Another example that would ring a bell for most enterprises is a report generated on a regular basis, for example, every week in Tableau. The problem, in this case, is that the underlying data for that report may change. Without monitoring the quality of that underlying data, it is impossible to know whether that report is trustworthy.
Solution: Data quality monitoring as part of the Data Catalog
To prevent a report being generated from dirty data, it is necessary to do three things: inventory reports in the data catalog, establish basic lineage between the underlying data and reports, and set up data quality monitoring. The win is likewise threefold: business users can easily find reports, data stewards can react to changes in data quality in the underlying source systems, and data engineers always know which report is affected if they make changes to a table in a database.

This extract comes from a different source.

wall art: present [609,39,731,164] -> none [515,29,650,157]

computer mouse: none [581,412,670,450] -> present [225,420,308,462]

Problem 4: No understanding of data origin and relationships with other assets
A lot of transformations take place inside the data lake. Data scientists transform data and store new tables in the data lake. When data is exported to data warehouses, it is transformed there, too. When users find assets in the data catalog, they want to understand where this asset lives in that transformation cycle. For business users, it is important to understand which data went into the creation of a report. For data engineers and IT, it is important to understand what reports will be affected if they make changes to a table. For data scientists, it is important to use the most relevant data set in their analysis, so they need as much information as possible about its origin and further use.

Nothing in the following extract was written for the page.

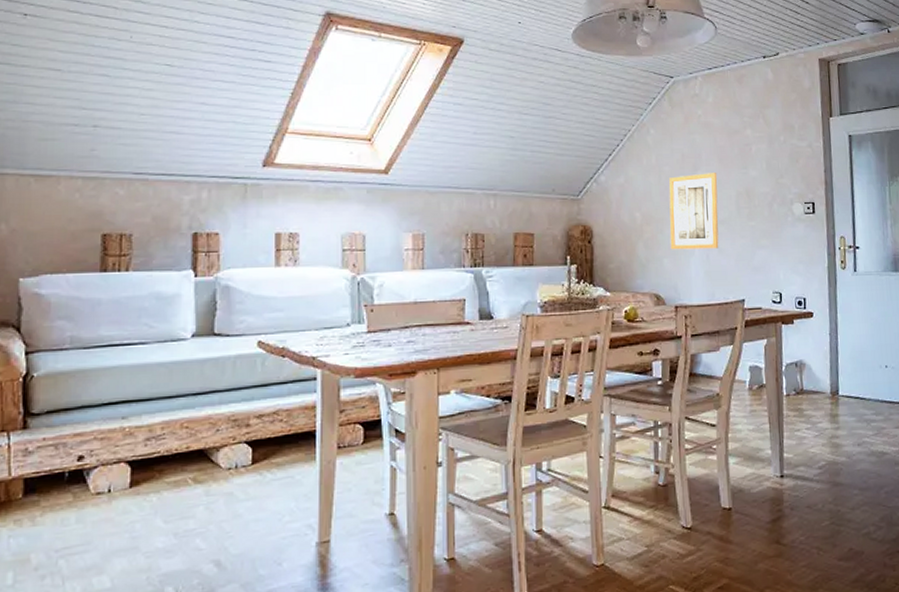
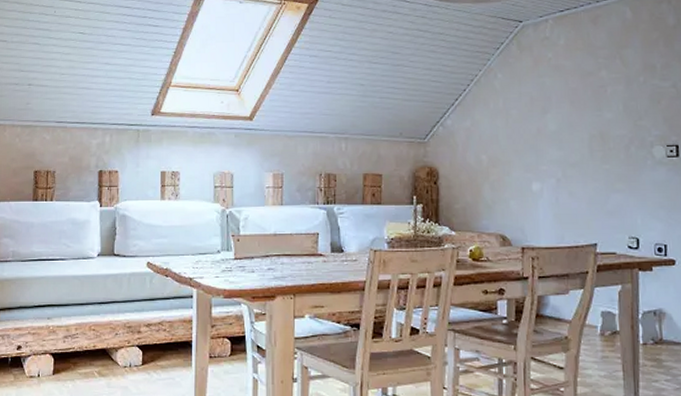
wall art: present [668,173,719,250] -> none [516,115,569,192]

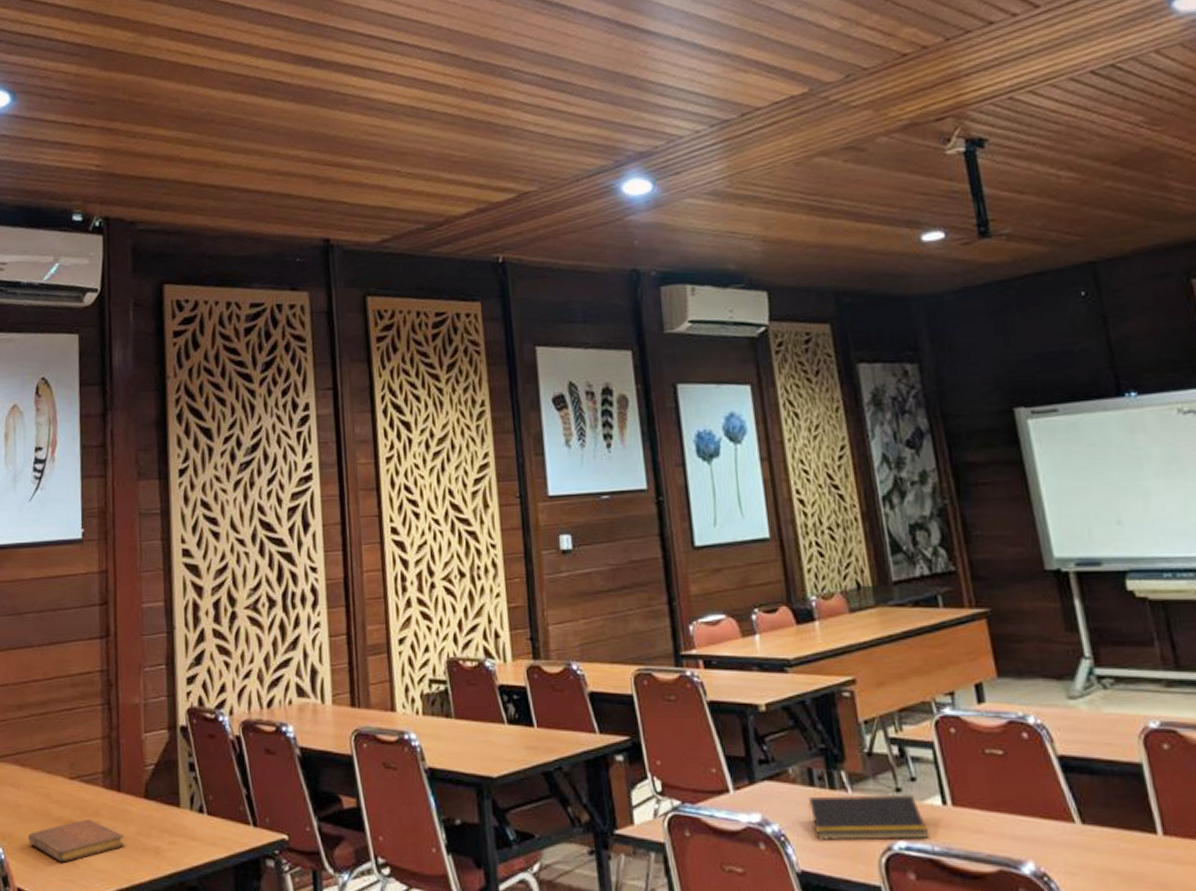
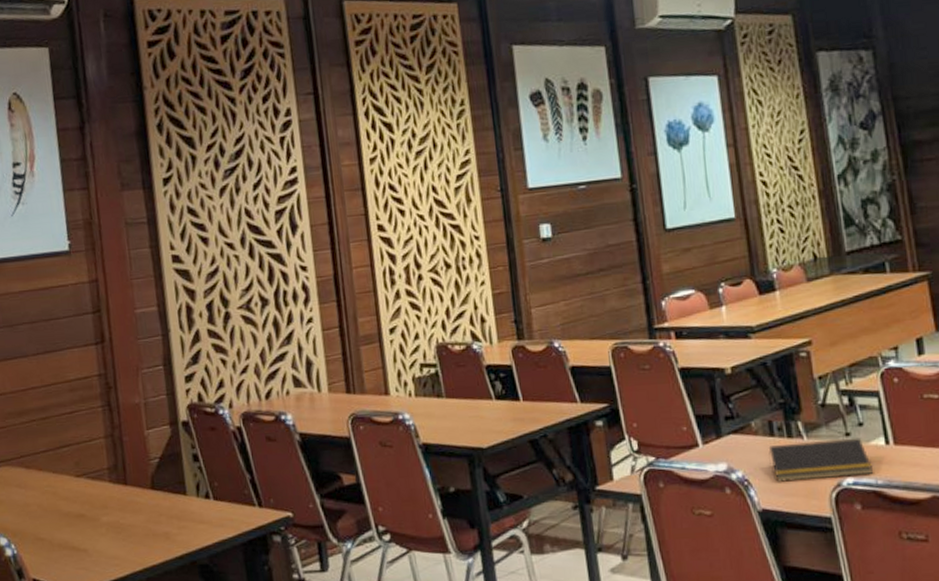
notebook: present [28,818,125,863] -> none [39,511,134,553]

Solution: Data lineage and automatic relationship discovery
Data lineage is a hot topic in the data management industry, and every vendor has a different approach to providing this feature. Some methods are platform-specific: parsing SQL logs and Spark jobs or integrating with ETL tools via REST API. One more way is to let users construct lineage manually.
These methods are complicated to implement and can never construct lineage for 100% of cases. SQL has many flavors and some of it is just impossible to parse. A Spark job might get deleted even if the table it produced still exists. ETL tools have different approaches to storing information about their transformations, which are hard or impossible to access.
At Ataccama, our approach is platform agnostic and generalist, as our ML and AI algorithms detect similar data assets, foreign key–related assets, source assets, and all of the places where an asset is used. We also construct lineage for transformations happening inside of our platform.
Implementing a data lake is a massive undertaking, not only from a technological standpoint but also from a data governance one. Data lakes are a great solution for making data available to the people that need it, but they inherently contain several deficiencies and bring about a number of problems that make them less usable and secure than they could be.
Data catalogs address these problems through automatic and manual processes that enrich data sets with a variety of metadata and form useful, protected, and audited data assets out of them. Ultimately, everyone is happy: business users can find the right information easily, data officers know that all sensitive is at their fingertips and available only to the right users, and data engineers and architects understand the relationships between these data assets.